New Planning Commission Presentation up for next week: Only two new items, but both of them are fairly sizable.
1. A brand new - previously unannounced - building at Bakery Square, which they are calling "Bakery Refresh 2020." Essentially it replaces the worst portions of Bakery Square - the junky little one-story building (formerly occupied by Coffee Tree Roasters, and now a Millies pop-up) and some of the surface parking lot (the row closest to the street - around ten spaces). In its place will be a new two-story building with additional restaurant space (looks like 2-3 restaurants) which will be connected to the historic Bakery Square building by a two story "conservatory" (I think it's an atrium, but whatever). The space available for outdoor seating and recreation will also be widened. Social loses their outdoor seating - but apparently gains year-round seating in the atrium - which will stay buttoned up in the winter. The new development very helpfully screens the limited remaining parking (which is more akin to head-in streetside parking than a lot now) from Penn Avenue. And they are building a new bus stop for Bakery Square. I was just down there the other week with my wife and noted how out-of-scale and wrong this area now felt, so it's great they're doing something with it.

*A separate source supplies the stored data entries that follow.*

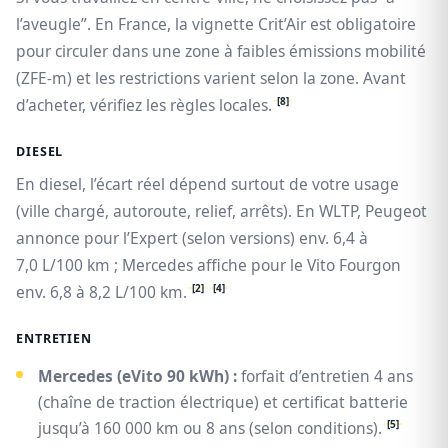
l’aveugle”. En France, la vignette Crit’Air est obligatoire
pour circuler dans une zone à faibles émissions mobilité
(ZFE‑m) et les restrictions varient selon la zone. Avant
[8]
d’acheter, vérifiez les règles locales.
DIESEL
En diesel, l’écart réel dépend surtout de votre usage
(ville chargé, autoroute, relief, arrêts). En WLTP, Peugeot
annonce pour l’Expert (selon versions) env. 6,4 à
7,0 L/100 km ; Mercedes affiche pour le Vito Fourgon
[2]
[4]
env. 6,8 à 8,2 L/100 km.
ENTRETIEN
Mercedes (eVito 90 kWh) :
forfait d’entretien 4 ans
(chaîne de traction électrique) et certificat batterie
[5]
jusqu’à 160 000 km ou 8 ans (selon conditions).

2. Walnut Capital's new Innovation Research Tower, being built at the corner of Fifth and Halket, has finally reached the Planning Commission. As a refresher, it's a ten-story 268,000 square foot building mostly used for office/lab space, with a small amount of ground-floor retail. It is being built just down the block from Sky Vue, taking out a number of low-scale buildings (
all but one pretty unimpressive from a historic preservation standpoint) along with some surface parking lots. I'm not crazy about the design (something more neo-traditional world look better in Oakland, IMHO), but I like the use of blue panels (an unusual color for buildings these days) it fills the block well, and it will look nice from street level. Forbes Ave view is flat and fugly, but they're probably expecting the back side of the block to fill in at a similar density and block the view eventually anyway. Looks like the plan is for steel to start going up by next summer. It will be interesting to see what occupies the "community driven retail" that OPDC got them to agree to along Fifth.
In addition, there is a new ZBA agenda up for October 24th. There's a handful of small projects of some interest here.
1. New Dollar General on Brownsville Road in Carrick. Looks like it's going to replace
this old Long John Silvers building.
2. A new eight-unit, three-story apartment building in the Middle Hill. No address is given, but
judging by the parcel information, it's here. Honestly, it seems like a lot of land for just an eight-unit building.
3. Anew construction house on Melwood Avenue in Polish Hill.
Address is here - where an existing building sits - suggesting this is a teardown and replace - to the best of my knowledge the first in Polish Hill.
4. Construction of a new one-story community center in Homewood.
The address says here, which is where infill houses are already going. I'm guessing this community center is already partially under construction, because I've passed by one recently while driving.
Edit: Also,
PBT has a new article up about several small developments on Ellsworth in Shadyside. To recap, a new restaurant is opening where Elbow Room was located, the replacement plan for the vacant dental office continues apace and - new to me - there are plans to replace the former Bites and Brews building (which is half destroyed at the moment) with a new office building. It's unclear what the scale of this is going to be.
Edit 2:
This month's Bloomfield-Garfield Bulletin is a bit light on development stories, with one notable exception: West Penn Hospital presented a final version of its new 10-year master plan to the community on September 4th. Presumably it will end up online some time for city approval, but to summarize, they plan to build a new eight-story garage on Gross (
almost certainly here), build a new outpatient pavilion in the same general area (unclear exactly where based upon the bad wording in the article) and demolish and rebuild the existing Mellon Pavillion (
the building that fronts on Penn Avenue) with the new building planned to be designed in such a way as to provide a more welcoming pedestrian entrance from Bloomfield. The hospital wants to reconfigure Gross for two-way traffic, which is a great idea, but had a negative reception from the neighborhood in the past.